• **Page-level text extractions**:

-.-.-

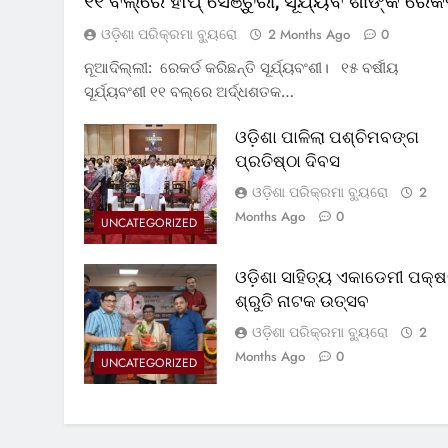
୧୧ ବଲ୍‌ରେ ହାପ୍ ସେଞ୍ଚୁରୀ, ସୂର୍ଯ୍ୟବଂଶୀଙ୍କ ରେକର
ଓଡ଼ିଶା ପରିକ୍ରମା ବ୍ୟୁରୋ
2 Months Ago
0
ନୂଆଦିଲ୍ଲୀ: ରେକର୍ଡ କରିଛନ୍ତି ସୂର୍ଯ୍ୟବଂଶୀ। ୧୫ ବର୍ଷୀୟ
ସୂର୍ଯ୍ୟବଂଶୀ ୧୧ ବଲ୍‌ରେ ଅର୍ଦ୍ଧଶତକ…
ଓଡ଼ିଶା ପାଳିଲା ପଶ୍ଚିମବଙ୍ଗ
ପ୍ରତିଷ୍ଠା ଦିବସ
ଓଡ଼ିଶା ପରିକ୍ରମା ବ୍ୟୁରୋ
2
Months Ago
0
UNCATEGORIZED
ଓଡ଼ିଶା ସାହିତ୍ୟ ଏକାଡେମୀ ପକ୍ଷ
ଶ୍ରୁତି ନାଟକ ଉତ୍ସବ
ଓଡ଼ିଶା ପରିକ୍ରମା ବ୍ୟୁରୋ
2
Months Ago
0
UNCATEGORIZED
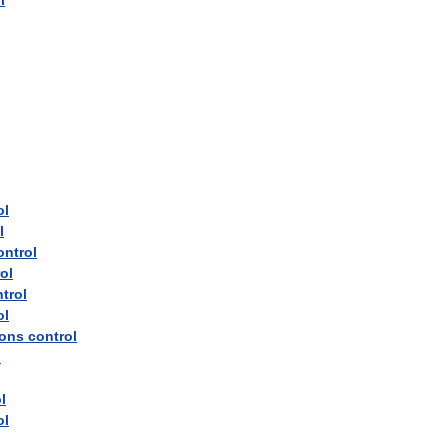
l
ol
l
ontrol
ol
trol
ol
ions
control
l
l
ol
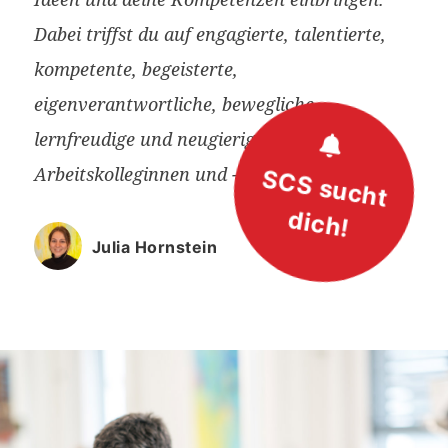
Dabei triffst du auf engagierte, talentierte,
kompetente, begeisterte,
eigenverantwortliche, bewegliche,
lernfreudige und neugierige
Arbeitskolleginnen und -kollegen.
SCS sucht
dich!
Julia Hornstein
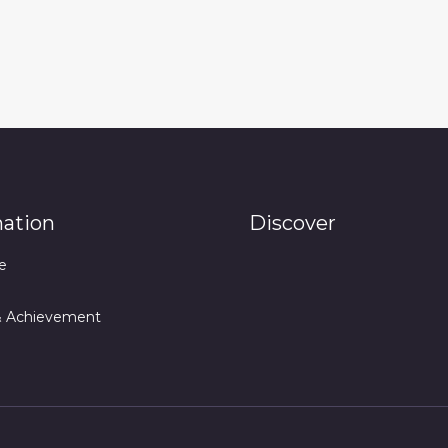
mation
Discover
e
& Achievement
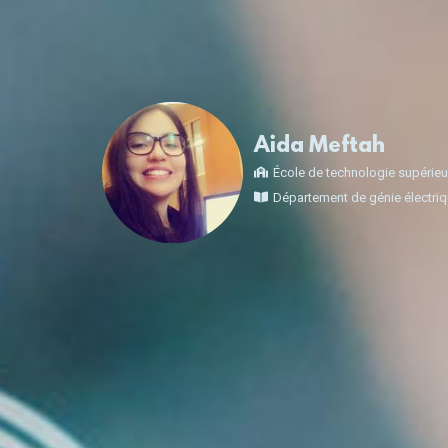
Aida Meftah
École de technologie supérieu
Département de génie électri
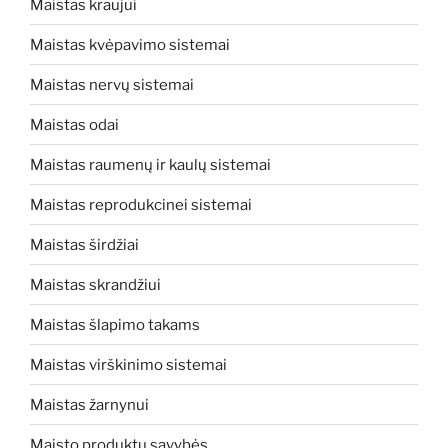
Maistas kraujui
Maistas kvėpavimo sistemai
Maistas nervų sistemai
Maistas odai
Maistas raumenų ir kaulų sistemai
Maistas reprodukcinei sistemai
Maistas širdžiai
Maistas skrandžiui
Maistas šlapimo takams
Maistas virškinimo sistemai
Maistas žarnynui
Maisto produktų savybės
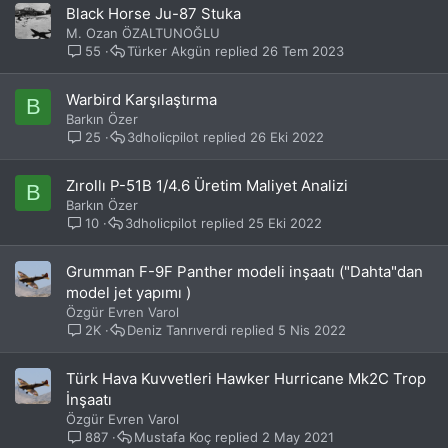
Black Horse Ju-87 Stuka
k
M. Ozan ÖZALTUNOĞLU
o
55
Türker Akgün
26 Tem 2023
n
u
s
Warbird Karşılaştırma
B
u
Barkın Özer
25
3dholicpilot
26 Eki 2022
Zırollı P-51B 1/4.6 Üretim Maliyet Analizi
B
Barkın Özer
10
3dholicpilot
25 Eki 2022
Grumman F-9F Panther modeli inşaatı ("Dahta"dan
model jet yapımı )
Özgür Evren Varol
2K
Deniz Tanrıverdi
5 Nis 2022
Türk Hava Kuvvetleri Hawker Hurricane Mk2C Trop
İnşaatı
Özgür Evren Varol
887
Mustafa Koç
2 May 2021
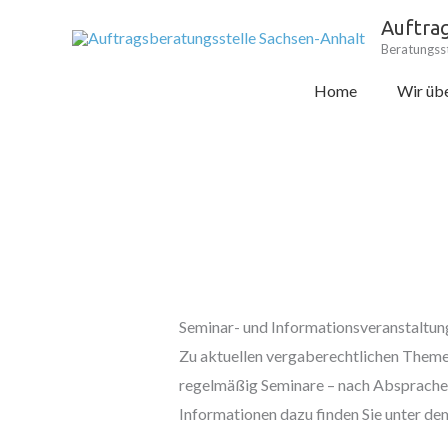
Zum
Auftra
Inhalt
Beratungsst
springen
Home
Wir übe
Seminar- und Informationsveranstaltun
Zu aktuellen vergaberechtlichen Theme
regelmäßig Seminare – nach Absprache 
Informationen dazu finden Sie unter d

-.-.-

• **Goal of the exercise**: Reproduce every text line in the rows above without changing any character, and leave the pictures out of your answer.

• **Output for this exercise**:
୧୧ ବଲ୍‌ରେ ହାପ୍ ସେଞ୍ଚୁରୀ, ସୂର୍ଯ୍ୟବଂଶୀଙ୍କ ରେକର
ଓଡ଼ିଶା ପରିକ୍ରମା ବ୍ୟୁରୋ
2 Months Ago
0
ନୂଆଦିଲ୍ଲୀ: ରେକର୍ଡ କରିଛନ୍ତି ସୂର୍ଯ୍ୟବଂଶୀ। ୧୫ ବର୍ଷୀୟ
ସୂର୍ଯ୍ୟବଂଶୀ ୧୧ ବଲ୍‌ରେ ଅର୍ଦ୍ଧଶତକ…
ଓଡ଼ିଶା ପାଳିଲା ପଶ୍ଚିମବଙ୍ଗ
ପ୍ରତିଷ୍ଠା ଦିବସ
ଓଡ଼ିଶା ପରିକ୍ରମା ବ୍ୟୁରୋ
2
Months Ago
0
UNCATEGORIZED
ଓଡ଼ିଶା ସାହିତ୍ୟ ଏକାଡେମୀ ପକ୍ଷ
ଶ୍ରୁତି ନାଟକ ଉତ୍ସବ
ଓଡ଼ିଶା ପରିକ୍ରମା ବ୍ୟୁରୋ
2
Months Ago
0
UNCATEGORIZED
l
ol
l
ontrol
ol
trol
ol
ions
control
l
l
ol
Dabei triffst du auf engagierte, talentierte,
kompetente, begeisterte,
eigenverantwortliche, bewegliche,
lernfreudige und neugierige
Arbeitskolleginnen und -kollegen.
SCS sucht
dich!
Julia Hornstein
mation
Discover
e
& Achievement
Aida Meftah
École de technologie supérieu
Département de génie électri
Maistas kraujui
Maistas kvėpavimo sistemai
Maistas nervų sistemai
Maistas odai
Maistas raumenų ir kaulų sistemai
Maistas reprodukcinei sistemai
Maistas širdžiai
Maistas skrandžiui
Maistas šlapimo takams
Maistas virškinimo sistemai
Maistas žarnynui
Maisto produktų savybės
Black Horse Ju-87 Stuka
k
M. Ozan ÖZALTUNOĞLU
o
55
Türker Akgün
26 Tem 2023
n
u
s
Warbird Karşılaştırma
B
u
Barkın Özer
25
3dholicpilot
26 Eki 2022
Zırollı P-51B 1/4.6 Üretim Maliyet Analizi
B
Barkın Özer
10
3dholicpilot
25 Eki 2022
Grumman F-9F Panther modeli inşaatı ("Dahta"dan
model jet yapımı )
Özgür Evren Varol
2K
Deniz Tanrıverdi
5 Nis 2022
Türk Hava Kuvvetleri Hawker Hurricane Mk2C Trop
İnşaatı
Özgür Evren Varol
887
Mustafa Koç
2 May 2021
Zum
Auftra
Inhalt
Beratungsst
springen
Home
Wir übe
Seminar- und Informationsveranstaltun
Zu aktuellen vergaberechtlichen Theme
regelmäßig Seminare – nach Absprache 
Informationen dazu finden Sie unter d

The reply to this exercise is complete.